**Task details**:
Copy out every line from the records that includes "lines".

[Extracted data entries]
▶

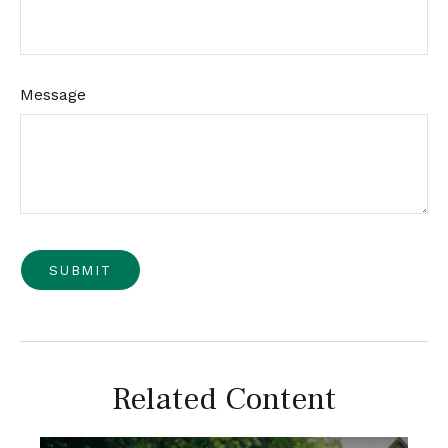
Message
Related Content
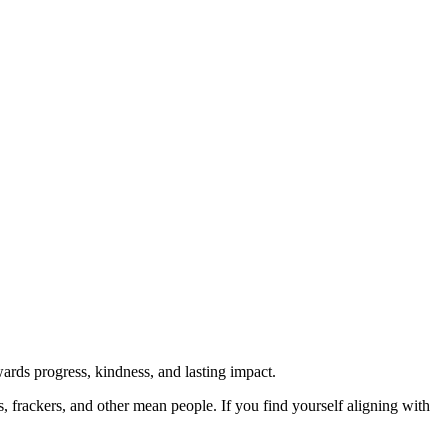
rds progress, kindness, and lasting impact.
rs, frackers, and other mean people. If you find yourself aligning with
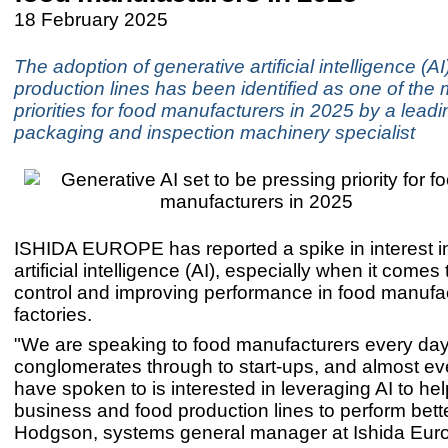
18 February 2025
The adoption of generative artificial intelligence (AI
production lines has been identified as one of the
priorities for food manufacturers in 2025 by a lead
packaging and inspection machinery specialist
ISHIDA EUROPE has reported a spike in interest i
artificial intelligence (AI), especially when it comes 
control and improving performance in food manufa
factories.
"We are speaking to food manufacturers every day,
conglomerates through to start-ups, and almost e
have spoken to is interested in leveraging AI to hel
business and food production lines to perform bette
Hodgson, systems general manager at Ishida Eur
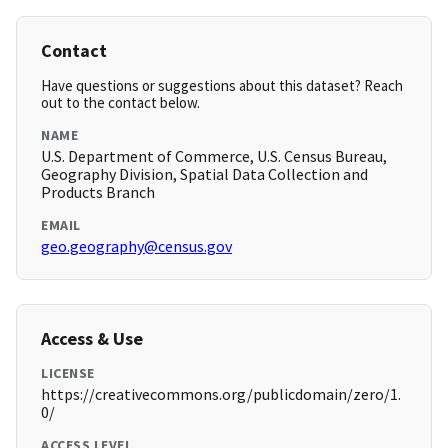
Contact
Have questions or suggestions about this dataset? Reach
out to the contact below.
NAME
U.S. Department of Commerce, U.S. Census Bureau,
Geography Division, Spatial Data Collection and
Products Branch
EMAIL
geo.geography@census.gov
Access & Use
LICENSE
https://creativecommons.org/publicdomain/zero/1.
0/
ACCESS LEVEL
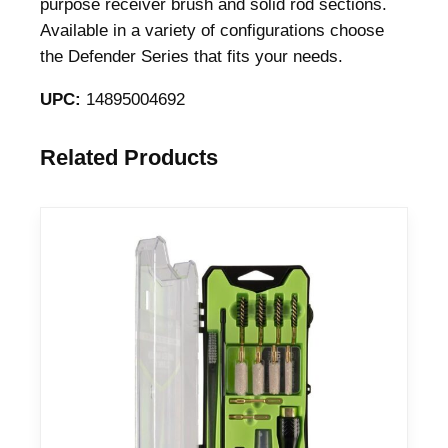
purpose receiver brush and solid rod sections.
Available in a variety of configurations choose
the Defender Series that fits your needs.
UPC:
14895004692
Related Products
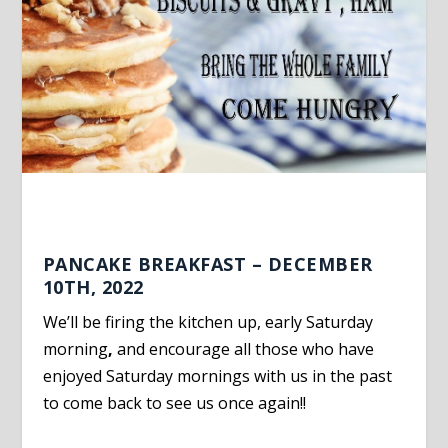
PANCAKE BREAKFAST – DECEMBER
10TH, 2022
We’ll be firing the kitchen up, early Saturday
morning
,
and encourage all those who have
enjoyed Saturday mornings with us in the past
to come back to see us once again!!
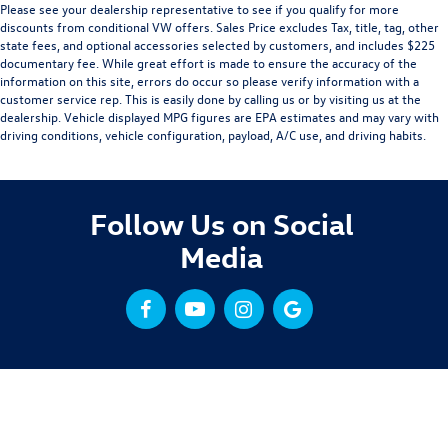
Please see your dealership representative to see if you qualify for more
discounts from conditional VW offers. Sales Price excludes Tax, title, tag, other
state fees, and optional accessories selected by customers, and includes $225
documentary fee. While great effort is made to ensure the accuracy of the
information on this site, errors do occur so please verify information with a
customer service rep. This is easily done by calling us or by visiting us at the
dealership. Vehicle displayed MPG figures are EPA estimates and may vary with
driving conditions, vehicle configuration, payload, A/C use, and driving habits.
Follow Us on Social
Media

◀

**Solution**:
production lines has been identified as one of the
business and food production lines to perform bette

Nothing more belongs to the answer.